Since 2004, however, the Pirates have held the edge with 13 wins against the Wildcats’ six.
“It’s leaned towards El Camino a little bit more as far as competitiveness [lately],” Pirates head coach and former running back Fale Poumele said. “Most of the youth players wanted to go to El Camino after Coach Carroll’s years.”
On the legs of senior running back Leo Bell, the Wildcats, averaging 35 points per game, come into Friday night as heavy favorites.
“Every college needs to be looking at Bell,” El Camino head coach Michael Hobbs said. “He’s a weightroom warrior in the offseason and he’s big, mean and nasty. If we put him out there, he’d be one of our better receivers. We will continue to get him the ball 20 to 25 times a game.”
Hobbs knows better than to take anything for granted, though, and it’s been a challenge keeping his players from looking too far ahead.
“Every week I have to get the kids motivated, against Oceanside I have to calm them down,” he said. “They all talk about it. Last week we were focused on Mt Carmel, that’s our championship game, I don’t want to hear about next week.”
Across the field, a potential upset starts with Oceanside senior quarterback Joesph Vinup in his first season at the position.
“Right now, we are going through the growing pains,” Poumele said. “It’s his first year being a starting quarterback in his whole football career since his youth days. I am pretty satisfied with what I am seeing out of him. He’s been a part of the program forever so we have done a lot of offseason work with him.
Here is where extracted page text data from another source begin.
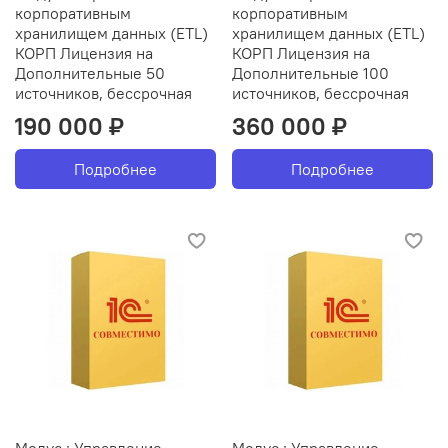
корпоративным
корпоративным
хранилищем данных (ETL)
хранилищем данных (ETL)
КОРП Лицензия на
КОРП Лицензия на
Дополнительные 50
Дополнительные 100
источников, бессрочная
источников, бессрочная
190 000 ₽
360 000 ₽
Подробнее
Подробнее
Модус : Управление
Модус : Управление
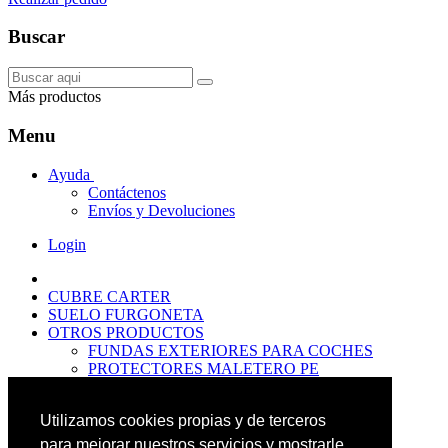
Buscar
Más productos
Menu
Ayuda
Contáctenos
Envíos y Devoluciones
Login
CUBRE CARTER
SUELO FURGONETA
OTROS PRODUCTOS
FUNDAS EXTERIORES PARA COCHES
PROTECTORES MALETERO PE
ANTIDESLIZANTES
PROTECTORES MALETERO CAUCHO
Utilizamos cookies propias y de terceros
PREMIUM
PROTECTORES MALETERO PE
para mejorar nuestros servicios y mostrarle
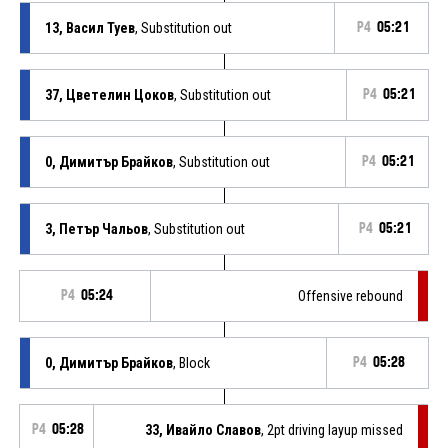
13, Васил Туев
, Substitution out
P4
05:21
37, Цветелин Цоков
, Substitution out
P4
05:21
0, Димитър Брайков
, Substitution out
P4
05:21
3, Петър Чальов
, Substitution out
P4
05:21
P4
05:24
Offensive rebound
0, Димитър Брайков
, Block
P4
05:28
P4
05:28
33, Ивайло Славов
, 2pt driving layup missed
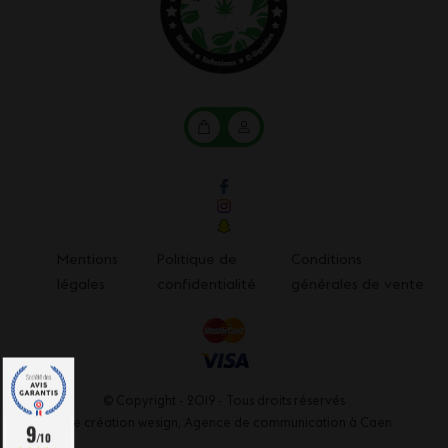
Mon
Mon
panier
compte
Mentions
Politique de
Conditions
légales
confidentialité
générales de vente
© Copyright - 2019 - Tous droits réservés
Une création wesign,
Agence de communication à Caen
9
/10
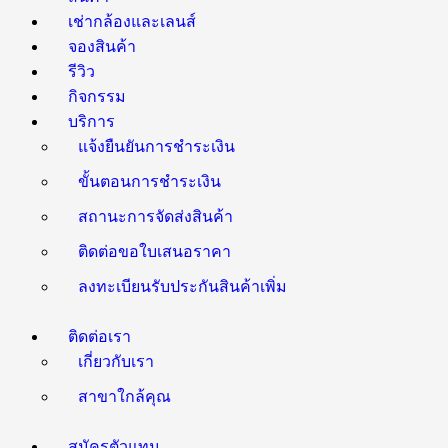
เช่ากล้องและเลนส์
จองสินค้า
รีวิว
กิจกรรม
บริการ
แจ้งยืนยันการชำระเงิน
ขั้นตอนการชำระเงิน
สถานะการจัดส่งสินค้า
ติดต่อขอใบเสนอราคา
ลงทะเบียนรับประกันสินค้าเพิ่ม
ติดต่อเรา
เกี่ยวกับเรา
สาขาใกล้คุณ
สมัครตัวแทน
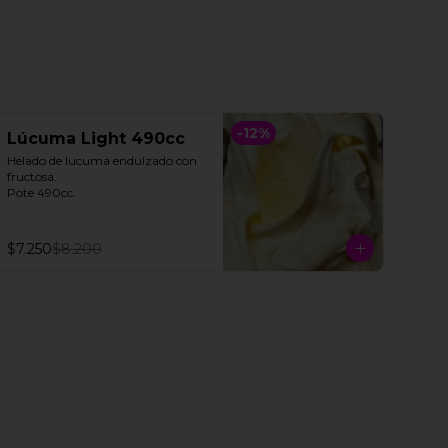
-
12
%
Lúcuma Light 490cc
Helado de lucuma endulzado con 
fructosa. 

Pote 490cc.
$7.250
$8.200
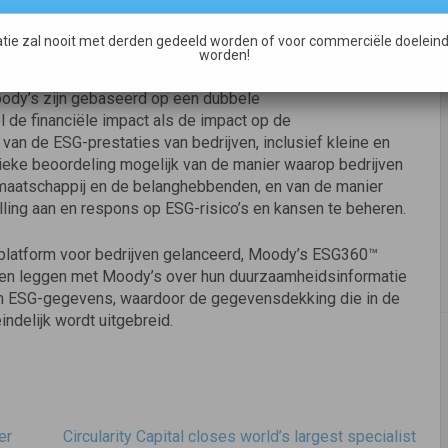
ijven wereldwijd. In de komende maanden zal het platform
 waaronder een dekking van 300 miljoen publieke en private
tie zal nooit met derden gedeeld worden of voor commerciële doeleind
 en door ESG-analisten geverifieerde scores.
worden!
ody’s zijn gebaseerd op een dubbele
l de financiële impact als de impact op de
an de ESG-prestaties van bedrijven, inclusief kleine en
ieke beoordeling mogelijk van de manier waarop bedrijven
maatschappij en de belanghebbenden, en van de manier
lling aan en respons op ESG-risico’s en kansen te beheren.
latform voor bedrijven gelanceerd, Moody’s ESG360™
nen leggen met Moody’s over hun duurzaamheidsinformatie
un ESG-gegevens, waardoor de gegevensdekking die in de
delijk wordt uitgebreid.
er
Circularity Capital closes world’s largest specialist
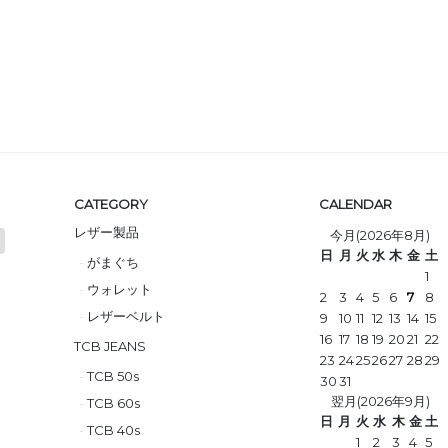
CATEGORY
CALENDAR
レザー製品
今月(2026年8月)
日
月
火
水
木
金
土
がまぐち
1
ウォレット
2
3
4
5
6
7
8
レザーベルト
9
10
11
12
13
14
15
16
17
18
19
20
21
22
TCB JEANS
23
24
25
26
27
28
29
TCB 50s
30
31
翌月(2026年9月)
TCB 60s
日
月
火
水
木
金
土
TCB 40s
1
2
3
4
5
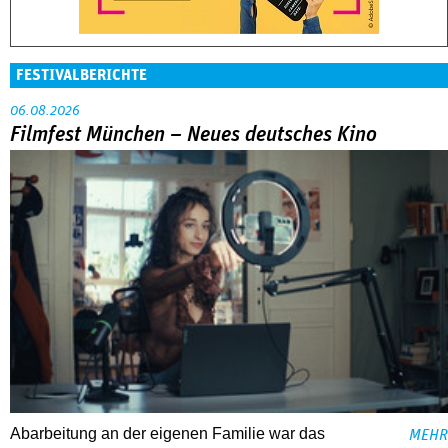
FESTIVALBERICHTE
06.08.2026
Filmfest München – Neues deutsches Kino
Abarbeitung an der eigenen Familie war das
MEHR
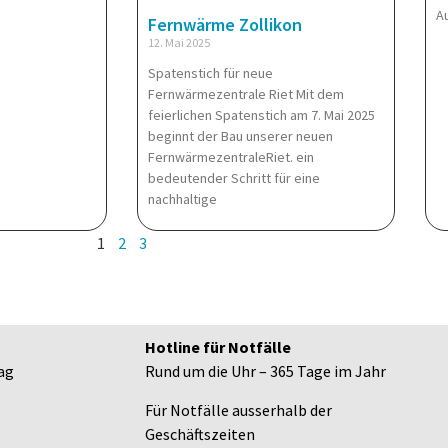
A
Fernwärme Zollikon
12. Mai 2025
Spatenstich für neue
Fernwärmezentrale Riet Mit dem
feierlichen Spatenstich am 7. Mai 2025
beginnt der Bau unserer neuen
FernwärmezentraleRiet. ein
bedeutender Schritt für eine
nachhaltige
1
2
3
Hotline für Notfälle
ag
Rund um die Uhr – 365 Tage im Jahr
Für Notfälle ausserhalb der
Geschäftszeiten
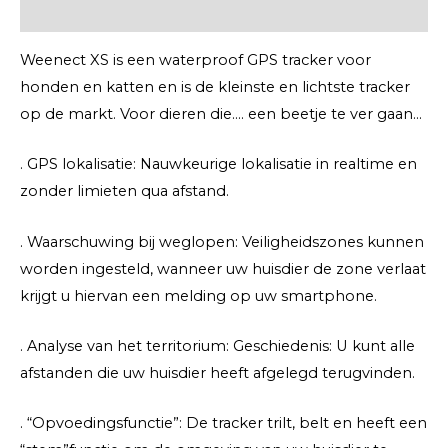
Extra informatie
Weenect XS is een waterproof GPS tracker voor
honden en katten en is de kleinste en lichtste tracker
op de markt. Voor dieren die…. een beetje te ver gaan…
. GPS lokalisatie: Nauwkeurige lokalisatie in realtime en
zonder limieten qua afstand.
. Waarschuwing bij weglopen: Veiligheidszones kunnen
worden ingesteld, wanneer uw huisdier de zone verlaat
krijgt u hiervan een melding op uw smartphone.
. Analyse van het territorium: Geschiedenis: U kunt alle
afstanden die uw huisdier heeft afgelegd terugvinden.
. “Opvoedingsfunctie”: De tracker trilt, belt en heeft een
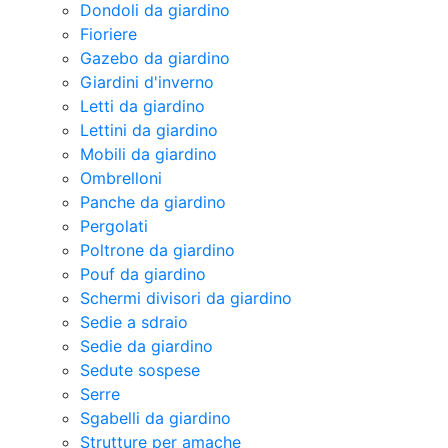
Dondoli da giardino
Fioriere
Gazebo da giardino
Giardini d'inverno
Letti da giardino
Lettini da giardino
Mobili da giardino
Ombrelloni
Panche da giardino
Pergolati
Poltrone da giardino
Pouf da giardino
Schermi divisori da giardino
Sedie a sdraio
Sedie da giardino
Sedute sospese
Serre
Sgabelli da giardino
Strutture per amache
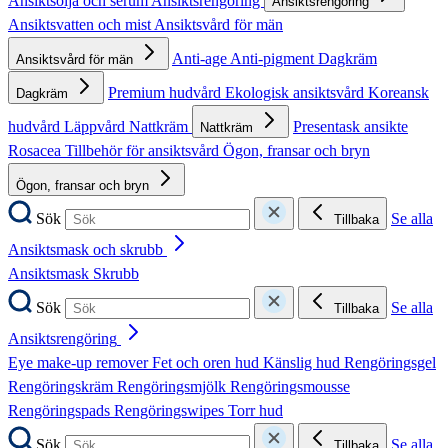
Ansiktsolja och serum
Ansiktsrengöring
Ansiktsrengöring
Ansiktsvatten och mist
Ansiktsvård för män
Anti-age
Anti-pigment
Dagkräm
Ansiktsvård för män
Premium hudvård
Ekologisk ansiktsvård
Koreansk
Dagkräm
hudvård
Läppvård
Nattkräm
Presentask ansikte
Nattkräm
Rosacea
Tillbehör för ansiktsvård
Ögon, fransar och bryn
Ögon, fransar och bryn
Sök
Se alla
Tillbaka
Ansiktsmask och skrubb
Ansiktsmask
Skrubb
Sök
Se alla
Tillbaka
Ansiktsrengöring
Eye make-up remover
Fet och oren hud
Känslig hud
Rengöringsgel
Rengöringskräm
Rengöringsmjölk
Rengöringsmousse
Rengöringspads
Rengöringswipes
Torr hud
Sök
Se alla
Tillbaka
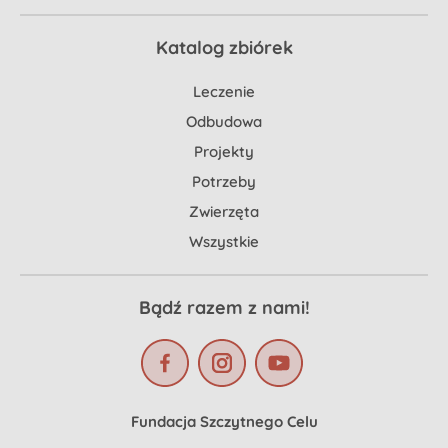
Katalog zbiórek
Leczenie
Odbudowa
Projekty
Potrzeby
Zwierzęta
Wszystkie
Bądź razem z nami!
Fundacja Szczytnego Celu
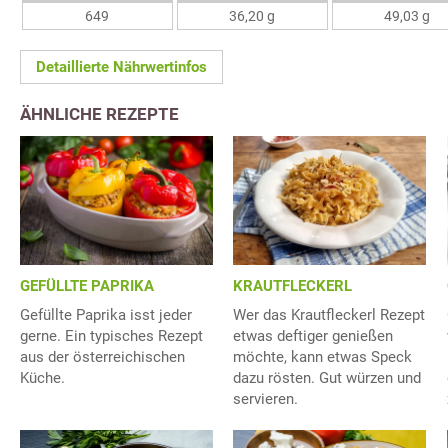
649
36,20 g
49,03 g
Detaillierte Nährwertinfos
ÄHNLICHE REZEPTE
GEFÜLLTE PAPRIKA
KRAUTFLECKERL
Gefüllte Paprika isst jeder
Wer das Krautfleckerl Rezept
gerne. Ein typisches Rezept
etwas deftiger genießen
aus der österreichischen
möchte, kann etwas Speck
Küche.
dazu rösten. Gut würzen und
servieren.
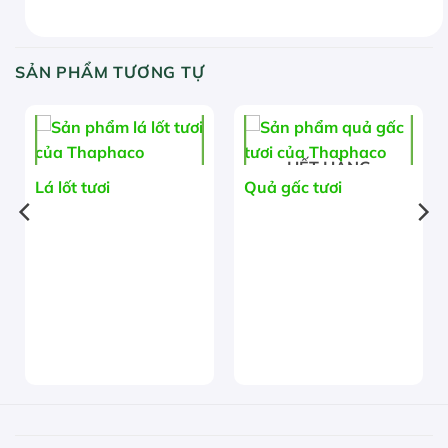
SẢN PHẨM TƯƠNG TỰ
HẾT HÀNG
Lá lốt tươi
Quả gấc tươi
Every week he is getting better and better.”
Last season, the game at El Camino was standing room only, something Hobbs anticipates as the visitor and Poumele hopes for as the host.
“It’s fun; it’s going to be packed,” Hobbs said. “I try not to look in the stands and I tell the kids not to look in the stands. We try to approach every game like it’s a championship game that’s our mantra.”
“As a player, the atmosphere was always live,” Poumele added. “Hopefully, I can get that back to where it used to be as far as the community buying in and coming to watch kids they have watched since they were little babies. Last year, we had a full stadium at El Camino and I’d like to do that here at Oceanside.”